> Recorded data
↓
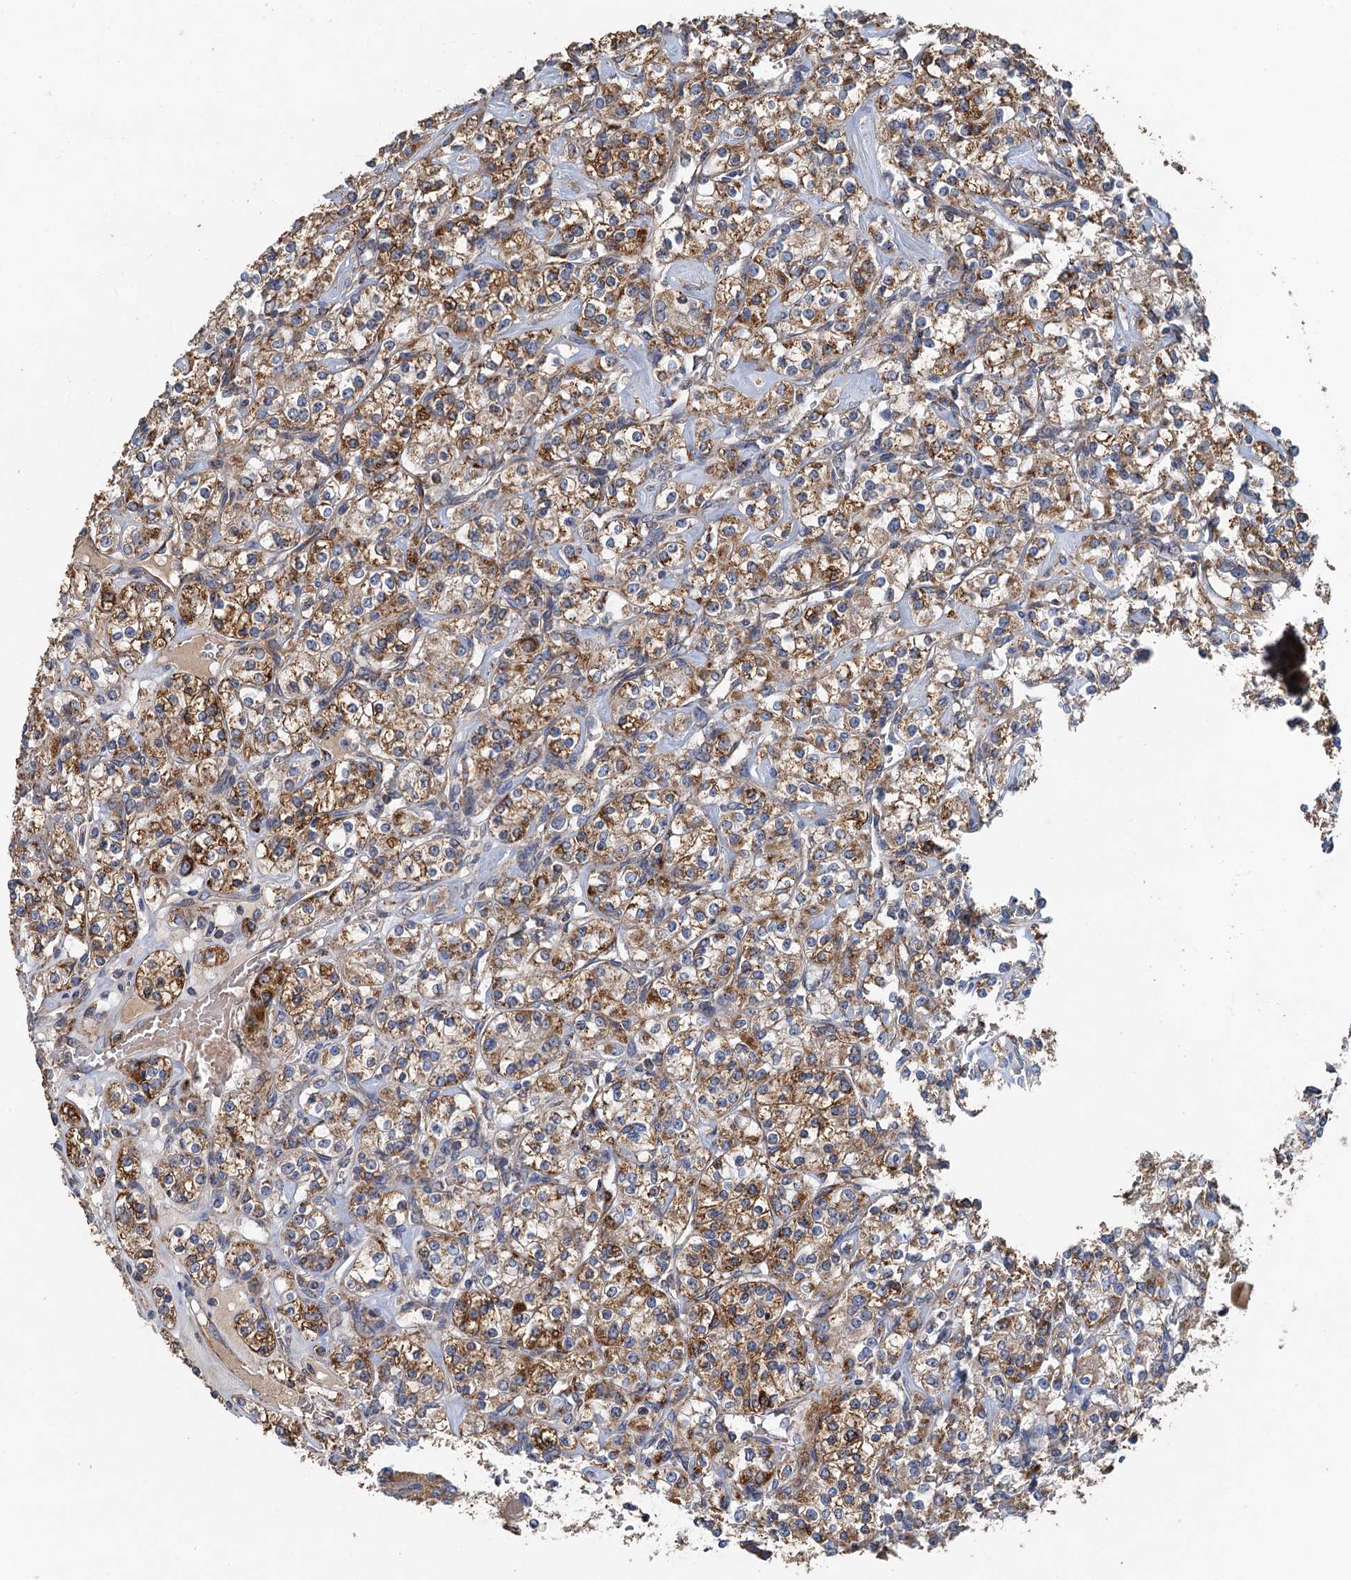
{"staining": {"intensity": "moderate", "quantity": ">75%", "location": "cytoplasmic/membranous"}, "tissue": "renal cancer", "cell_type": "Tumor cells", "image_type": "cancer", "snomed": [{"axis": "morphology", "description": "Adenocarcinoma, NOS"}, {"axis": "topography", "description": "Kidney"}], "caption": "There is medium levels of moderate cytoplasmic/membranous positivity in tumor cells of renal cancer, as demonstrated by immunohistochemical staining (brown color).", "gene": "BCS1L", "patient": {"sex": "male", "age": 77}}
↑
↓
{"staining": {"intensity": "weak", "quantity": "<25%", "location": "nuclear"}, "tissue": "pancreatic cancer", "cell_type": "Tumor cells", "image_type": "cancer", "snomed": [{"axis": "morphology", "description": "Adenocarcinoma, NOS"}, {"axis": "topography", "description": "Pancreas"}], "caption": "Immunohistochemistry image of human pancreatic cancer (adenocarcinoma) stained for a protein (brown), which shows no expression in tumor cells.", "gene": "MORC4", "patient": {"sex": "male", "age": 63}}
↑
↓
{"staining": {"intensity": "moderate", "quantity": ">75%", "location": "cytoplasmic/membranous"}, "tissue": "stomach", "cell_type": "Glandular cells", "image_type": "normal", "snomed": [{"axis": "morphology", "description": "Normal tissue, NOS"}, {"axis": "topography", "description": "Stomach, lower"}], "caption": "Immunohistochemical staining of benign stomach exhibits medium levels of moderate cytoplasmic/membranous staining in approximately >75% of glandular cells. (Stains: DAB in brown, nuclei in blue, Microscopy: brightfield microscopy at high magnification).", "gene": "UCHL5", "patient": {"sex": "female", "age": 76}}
↑
> Task instructions
Could you find every line in the records above that contains the word "moderate" and copy it?

> Response to the task
{"staining": {"intensity": "moderate", "quantity": ">75%", "location": "cytoplasmic/membranous"}, "tissue": "renal cancer", "cell_type": "Tumor cells", "image_type": "cancer", "snomed": [{"axis": "morphology", "description": "Adenocarcinoma, NOS"}, {"axis": "topography", "description": "Kidney"}], "caption": "There is medium levels of moderate cytoplasmic/membranous positivity in tumor cells of renal cancer, as demonstrated by immunohistochemical staining (brown color).", "gene": "BCS1L", "patient": {"sex": "male", "age": 77}}
{"staining": {"intensity": "moderate", "quantity": ">75%", "location": "cytoplasmic/membranous"}, "tissue": "stomach", "cell_type": "Glandular cells", "image_type": "normal", "snomed": [{"axis": "morphology", "description": "Normal tissue, NOS"}, {"axis": "topography", "description": "Stomach, lower"}], "caption": "Immunohistochemical staining of benign stomach exhibits medium levels of moderate cytoplasmic/membranous staining in approximately >75% of glandular cells. (Stains: DAB in brown, nuclei in blue, Microscopy: brightfield microscopy at high magnification).", "gene": "UCHL5", "patient": {"sex": "female", "age": 76}}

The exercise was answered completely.